For QA, the reported overall gain is 2–3% in ANLS. Main-table ANLS values are 0.1859 for DUDE, 0.1615 for MPVQA, 0.2738 for CUAD, and 0.2596 for MOAMOB. On official test splits where retrieval metrics are hidden, the paper reports DUDE ANLS of 0.1793 and MPVQA ANLS of 0.1544, again exceeding baseline chunking methods. The repeated pattern in these results is that the largest gains appear when explicit hierarchy is introduced on top of layout structure, rather than from layout segmentation alone (Shin et al., 14 Apr 2026).

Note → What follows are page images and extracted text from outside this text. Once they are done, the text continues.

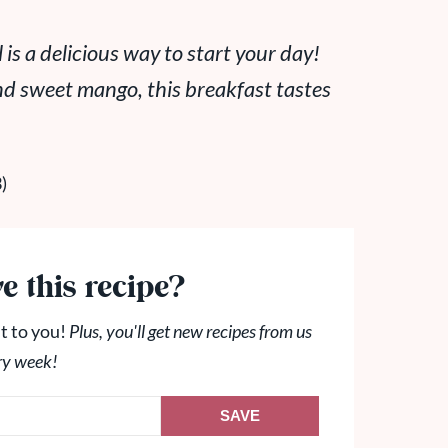
s a delicious way to start your day!
nd sweet mango, this breakfast tastes
e this recipe?
t to you!
Plus, you'll get new recipes from us
ry week!
SAVE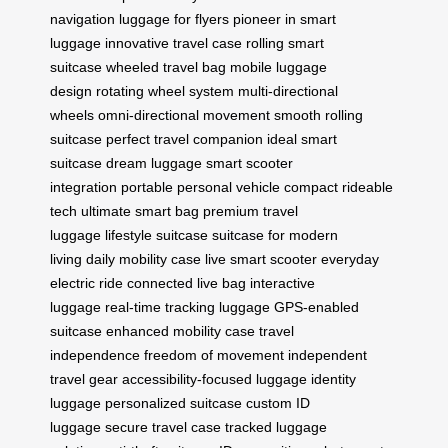
navigation
luggage for flyers
pioneer in smart
luggage
innovative travel case
rolling smart
suitcase
wheeled travel bag
mobile luggage
design
rotating wheel system
multi-directional
wheels
omni-directional movement
smooth rolling
suitcase
perfect travel companion
ideal smart
suitcase
dream luggage
smart scooter
integration
portable personal vehicle
compact rideable
tech
ultimate smart bag
premium travel
luggage
lifestyle suitcase
suitcase for modern
living
daily mobility case
live smart scooter
everyday
electric ride
connected live bag
interactive
luggage
real-time tracking luggage
GPS-enabled
suitcase
enhanced mobility case
travel
independence
freedom of movement
independent
travel gear
accessibility-focused luggage
identity
luggage
personalized suitcase
custom ID
luggage
secure travel case
tracked luggage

6. Interpretation, misconceptions, and relation to adjacent research
A recurrent misconception in long-document RAG is that structure-aware chunking is equivalent to hierarchy-aware chunking. MultiDocFusion rejects that equivalence. Structure-based chunking without DSHP-LLM uses detected layout segments but does not encode parent–child relations among sections; the paper identifies the addition of explicit hierarchical parsing as the decisive improvement. Another misconception is that a strong general-purpose LLM can infer document hierarchy without task-specific adaptation. The reported weakness of GPT-4 without fine-tuning, especially on HRDH, is used as counter-evidence (Shin et al., 14 Apr 2026).

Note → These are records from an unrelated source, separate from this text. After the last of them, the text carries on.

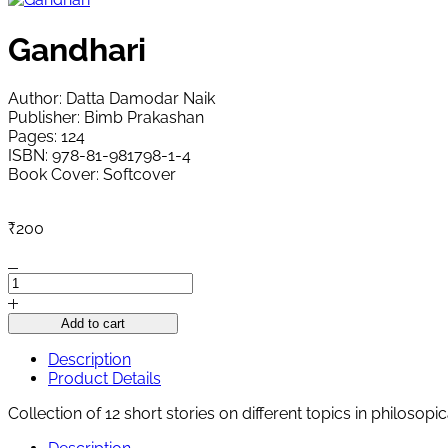
Gandhari
Author: Datta Damodar Naik
Publisher: Bimb Prakashan
Pages: 124
ISBN: 978-81-981798-1-4
Book Cover: Softcover
₹
200
Gandhari
quantity
Add to cart
Description
Product Details
Collection of 12 short stories on different topics in philosopica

The robustness studies indicate that the advantage is not tied to one upstream component. MultiDocFusion remains best across different DP models, OCR models, and embedding models, which the paper interprets as evidence that the chunking strategy itself is the source of improvement. The practical scope described in the paper extends beyond the named benchmarks to enterprise PDFs, scanned reports, multi-page manuals, legal contracts, technical standards, and corpora with many interlinked documents. The authors also note that the induced hierarchy could support GraphRAG-like retrieval in the future because the output is already a typed document graph with parent–child and reading-order relations (Shin et al., 14 Apr 2026).

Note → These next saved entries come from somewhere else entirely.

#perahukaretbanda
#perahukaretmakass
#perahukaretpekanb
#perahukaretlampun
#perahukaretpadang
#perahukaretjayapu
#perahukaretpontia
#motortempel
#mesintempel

The method is adjacent to, but distinct from, document parsing systems such as DocFusion, which is a unified generative model for Document Layout Analysis, Mathematical Expression Recognition, Table Recognition, and OCR (Chai et al., 2024). MultiDocFusion operates at a later stage of the document-processing stack: it assumes region detection and OCR outputs, then reconstructs section hierarchy and builds retrieval chunks. This suggests a broader research trend in document intelligence toward unification at multiple layers—parsing, structure induction, and retrieval preparation—while keeping the technical meaning of “fusion” task-specific across those layers.